--- Input records Enclosed Below ---

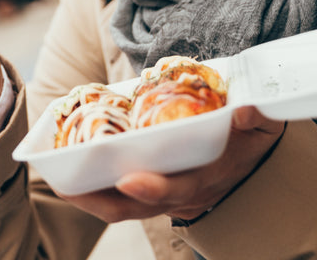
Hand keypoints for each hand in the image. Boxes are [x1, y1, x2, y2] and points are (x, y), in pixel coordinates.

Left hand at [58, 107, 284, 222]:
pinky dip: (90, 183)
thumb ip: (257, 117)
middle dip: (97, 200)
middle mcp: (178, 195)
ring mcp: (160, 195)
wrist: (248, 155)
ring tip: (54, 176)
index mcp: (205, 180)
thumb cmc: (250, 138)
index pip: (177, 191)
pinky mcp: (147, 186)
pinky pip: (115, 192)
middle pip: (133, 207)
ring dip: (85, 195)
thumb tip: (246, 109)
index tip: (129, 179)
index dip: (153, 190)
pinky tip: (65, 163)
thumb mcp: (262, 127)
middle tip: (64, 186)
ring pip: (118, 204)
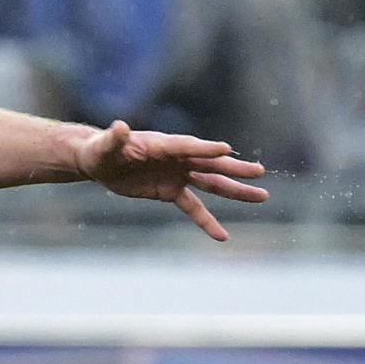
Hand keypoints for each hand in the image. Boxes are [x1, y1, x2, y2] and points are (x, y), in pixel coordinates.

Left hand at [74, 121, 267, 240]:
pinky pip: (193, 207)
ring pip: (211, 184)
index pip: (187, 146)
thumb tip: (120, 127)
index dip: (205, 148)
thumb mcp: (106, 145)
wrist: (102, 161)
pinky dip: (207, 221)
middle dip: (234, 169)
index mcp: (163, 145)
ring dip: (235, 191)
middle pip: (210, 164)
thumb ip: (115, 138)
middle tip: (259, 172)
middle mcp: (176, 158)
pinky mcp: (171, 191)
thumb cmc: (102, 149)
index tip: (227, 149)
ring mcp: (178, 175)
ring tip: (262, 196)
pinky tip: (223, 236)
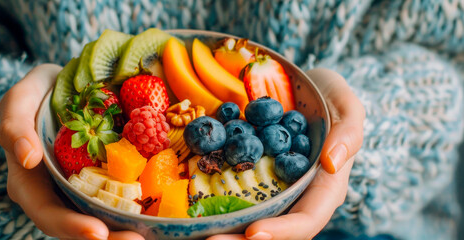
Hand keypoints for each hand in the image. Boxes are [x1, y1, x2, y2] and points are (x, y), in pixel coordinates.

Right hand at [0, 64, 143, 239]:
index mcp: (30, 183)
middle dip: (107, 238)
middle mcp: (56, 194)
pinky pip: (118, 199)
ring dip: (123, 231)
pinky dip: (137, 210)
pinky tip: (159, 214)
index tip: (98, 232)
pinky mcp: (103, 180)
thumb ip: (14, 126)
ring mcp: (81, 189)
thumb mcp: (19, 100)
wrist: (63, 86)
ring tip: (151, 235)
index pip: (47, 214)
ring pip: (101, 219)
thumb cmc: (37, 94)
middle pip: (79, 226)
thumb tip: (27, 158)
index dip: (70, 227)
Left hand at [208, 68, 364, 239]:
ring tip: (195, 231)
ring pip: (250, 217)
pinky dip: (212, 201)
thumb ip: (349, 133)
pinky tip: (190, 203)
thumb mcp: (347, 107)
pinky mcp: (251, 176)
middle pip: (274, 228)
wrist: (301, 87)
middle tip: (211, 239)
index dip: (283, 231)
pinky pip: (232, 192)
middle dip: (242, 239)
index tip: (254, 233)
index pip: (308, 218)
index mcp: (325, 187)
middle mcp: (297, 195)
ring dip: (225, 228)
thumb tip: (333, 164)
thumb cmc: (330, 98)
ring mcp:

--- End of Enclosed Input records ---

Exercise:
If an entry contains an image, skip the image and return the rest of the listing unchanged.

Answer:
Hand keypoints for each hand in the image. Boxes are [x1, y1, x2, y2] and points are (x, y), in pixel coordinates.

Left hand at [58, 107, 284, 222]:
pinky dip: (90, 183)
thumb ip: (257, 117)
middle dip: (97, 200)
middle mcp: (178, 195)
ring mcp: (160, 195)
wrist: (248, 155)
ring tip: (54, 176)
index mcp: (205, 180)
thumb cmc: (250, 138)
index pip: (177, 191)
pinky mcp: (147, 186)
pinky pip: (115, 192)
middle pip: (133, 207)
ring dip: (85, 195)
thumb tip: (246, 109)
index tip: (129, 179)
index dip: (153, 190)
pinky tip: (65, 163)
thumb mcp: (262, 127)
middle tip: (64, 186)
ring pip: (118, 204)
Hand keypoints for each hand in the image. Boxes are [x1, y1, x2, y2] and points are (x, y), in pixel coordinates.

Left hand at [74, 121, 267, 240]:
pinky pip: (193, 207)
ring pip: (211, 184)
index pip: (187, 146)
thumb tip: (120, 127)
index dip: (205, 148)
thumb mcp: (106, 145)
wrist: (102, 161)
pinky dip: (207, 221)
middle dip: (234, 169)
index mcp: (163, 145)
ring dip: (235, 191)
middle pip: (210, 164)
thumb ip: (115, 138)
middle tip: (259, 172)
middle mcp: (176, 158)
pinky mcp: (171, 191)
thumb cmc: (102, 149)
index tip: (227, 149)
ring mcp: (178, 175)
ring tip: (262, 196)
pinky tip: (223, 236)
Hand keypoints for each hand in the image. Boxes are [x1, y1, x2, y2] and points are (x, y), in pixel coordinates.

Right hand at [0, 64, 143, 239]:
index mcp: (30, 183)
middle dip: (107, 238)
middle mcp: (56, 194)
pinky pip: (118, 199)
ring dip: (123, 231)
pinky dip: (137, 210)
pinky tip: (159, 214)
index tip: (98, 232)
pinky mcp: (103, 180)
thumb ip: (14, 126)
ring mcp: (81, 189)
thumb mcp: (19, 100)
wrist: (63, 86)
ring tip: (151, 235)
index pip: (47, 214)
ring pip: (101, 219)
thumb cmc: (37, 94)
middle pip: (79, 226)
thumb tip: (27, 158)
index dip: (70, 227)
Left hand at [208, 68, 364, 239]:
ring tip: (195, 231)
ring pip: (250, 217)
pinky dip: (212, 201)
thumb ip: (349, 133)
pinky tip: (190, 203)
thumb mcp: (347, 107)
pinky mcp: (251, 176)
middle pip: (274, 228)
wrist: (301, 87)
middle tip: (211, 239)
index dip: (283, 231)
pinky pip: (232, 192)
middle dip: (242, 239)
index tip: (254, 233)
index pip: (308, 218)
index mcp: (325, 187)
middle mcp: (297, 195)
ring dip: (225, 228)
thumb tip: (333, 164)
thumb cmc: (330, 98)
ring mcp:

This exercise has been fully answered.